“I think that Harold & Maude is one of the greatest love stories of our time” is just one of the pieces of praise the underground hit received in the Farrelly Brothers’ 1998 smash comedy There’s Something About Mary. Yet its acclaim doesn’t end there; homages to the film have featured in everything from Quadrophenia through to Family Guy and there’s also the inherent influence it has had upon cinema that only appears to be growing stronger and more noticeable in recent years, most notably with the successes of Wes Anderson and Richard Ayoade.
Colin Higgins’ tale of the death-obsessed, introverted teenager Harold meeting the love of his life, 79-year-old Maude at a funeral they both attend despite not even knowing the deceased spawns a new way of life in every aspect of the phrase for the pair. Not exactly your standard set-up for a romantic comedy, but the film is so delightfully offbeat in every sense of the word that even The Addams Family would undoubtedly give a standing ovation at the events which then unfold.

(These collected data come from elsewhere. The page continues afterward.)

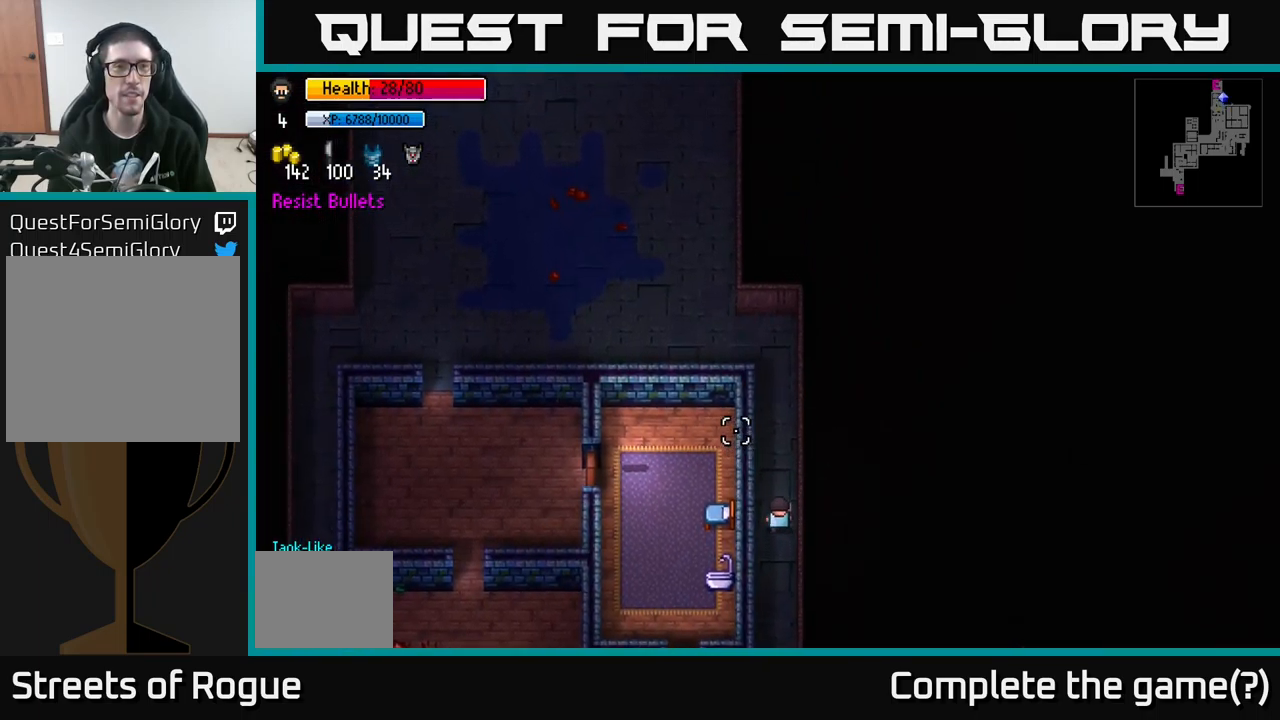
{"buttons": [], "left_stick": "up", "right_stick": "up-left", "events": []}
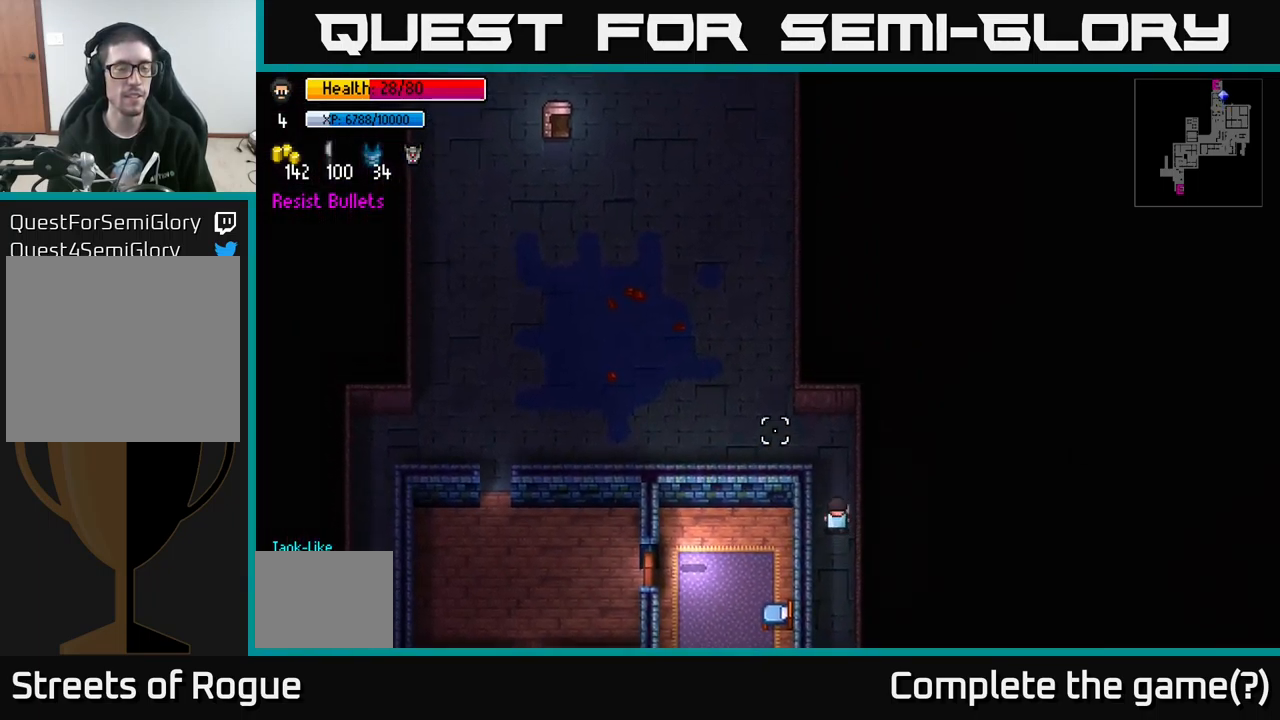
{"buttons": [], "left_stick": "up-left", "right_stick": "up-left", "events": [[117, "left_stick", "up-left"]]}
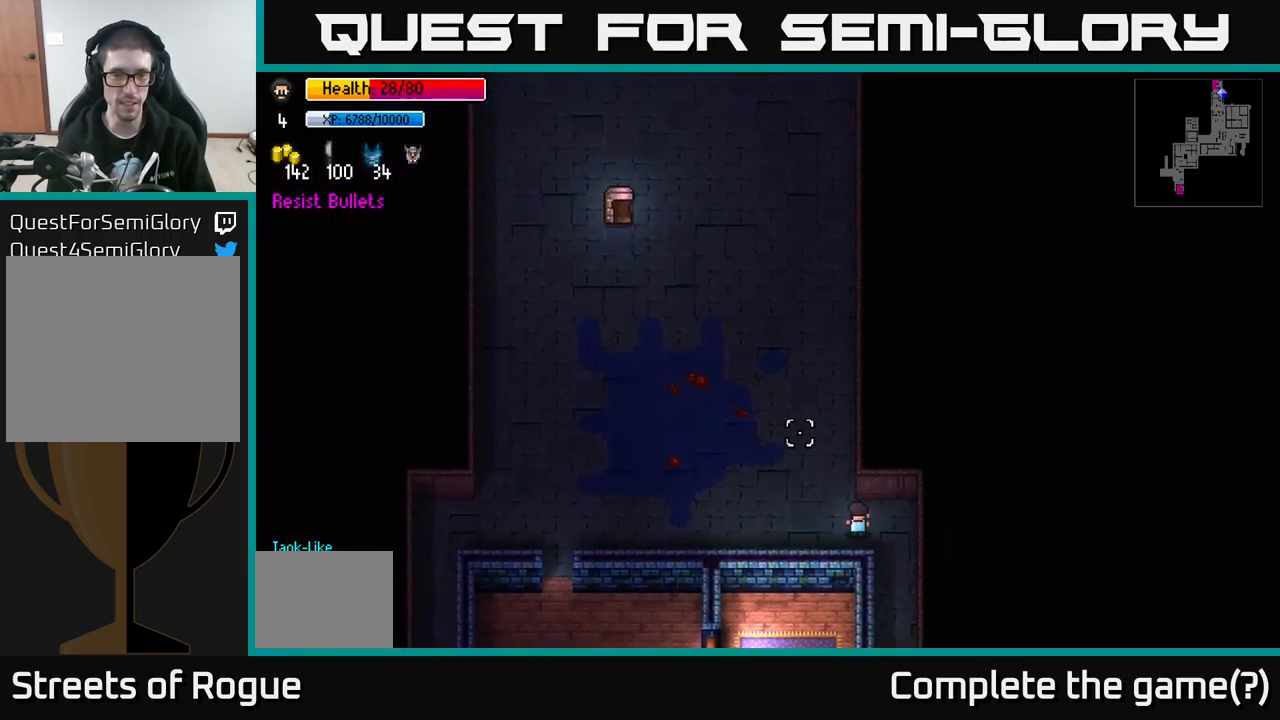
{"buttons": [], "left_stick": "up-left", "right_stick": "up-left", "events": []}
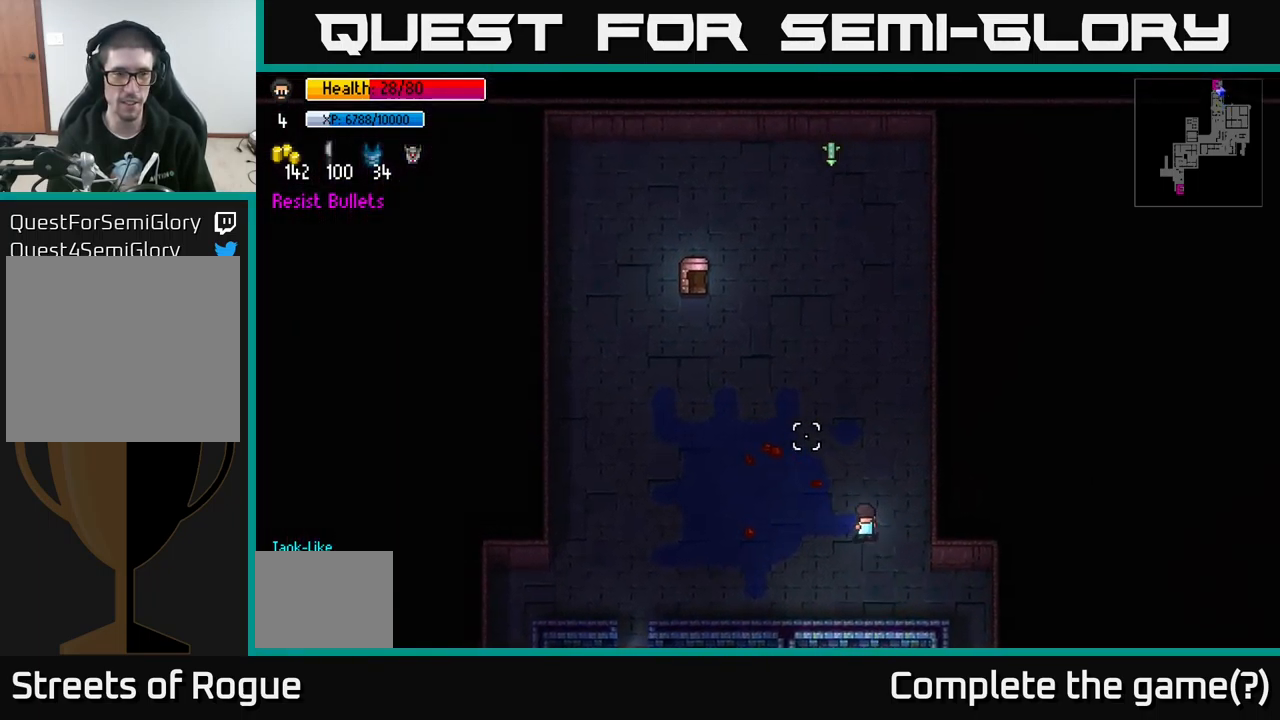
{"buttons": [], "left_stick": "up-left", "right_stick": "up-left", "events": [[50, "left_stick", "up"], [250, "left_stick", "up-left"]]}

Maude lives a carefree existence, filling her time by living life to its fullest and she teaches Harold that there’s no point in living if you can’t feel alive. The contrast of the two personalities creates a clear attraction, which is accompanied by a perfect soundtrack from Cat Stevens.
Despite being in a new decade, the spirit of the 60’s continues to live on throughout Harold and Maude with big nods towards the breaking of taboos and also of the establishment. Harold’s mother, a wealthy socialite, constantly attempts to find her son a wife by setting him up on dates, all of which are abruptly ended with Harold staging a fake (and always hilarious) suicide. Realising that she is struggling to present her son with a suitable marriage candidate, she then attempts to get him onside with materialistic goods in the form of a brand new Jaguar convertible, which Harold then transforms into his very own hearse.

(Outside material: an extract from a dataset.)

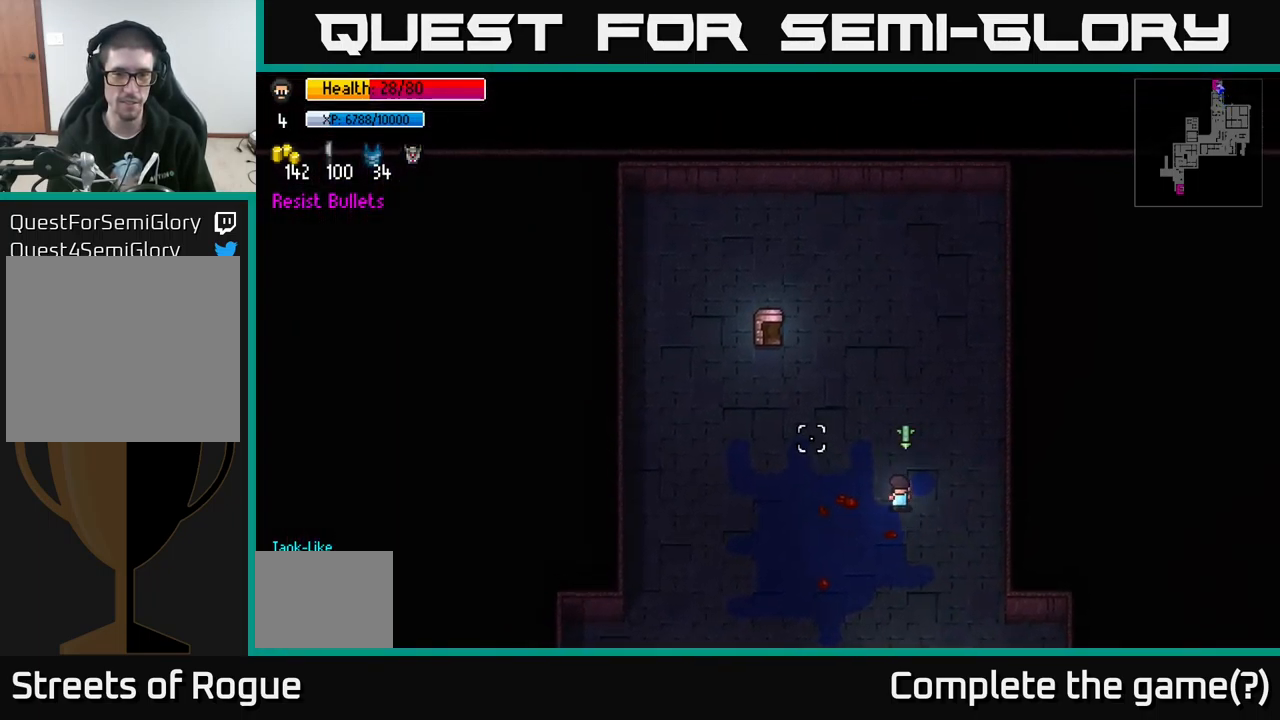
{"buttons": [], "left_stick": "up-left", "right_stick": "up-left", "events": []}
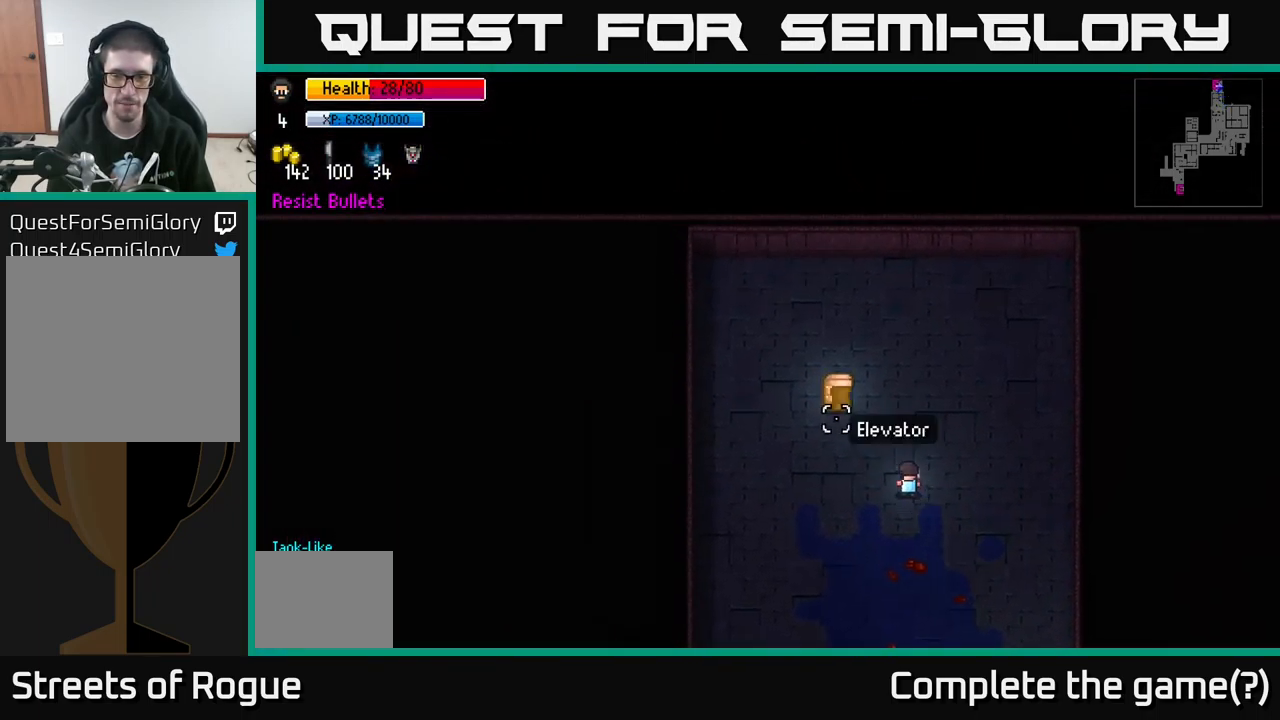
{"buttons": ["A"], "left_stick": "center", "right_stick": "center", "events": [[17, "right_stick", "center"], [467, "left_stick", "center"], [500, "A", "down"]]}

Ultimately, Hal Ashby’s understated vision and deadpan humour has only grown more vivid throughout the passing decades and when watching Harold and Maude you can tell that it is very much at the root of so many wonderful films which owe a great debt to it. It is bursting at the seams with originality, wit and wonderful performances both from Bud Cort and Ruth Gordon, and the wonderful supporting cast. The social commentary has also come full circle and finds itself being as relevant today as it was back then, along with the message Maude has to her junior companion and of course ourselves, the audience.
All we have to remember is that everything will be okay, so, if you want to sing out, sing out, and if you want to be free, be free.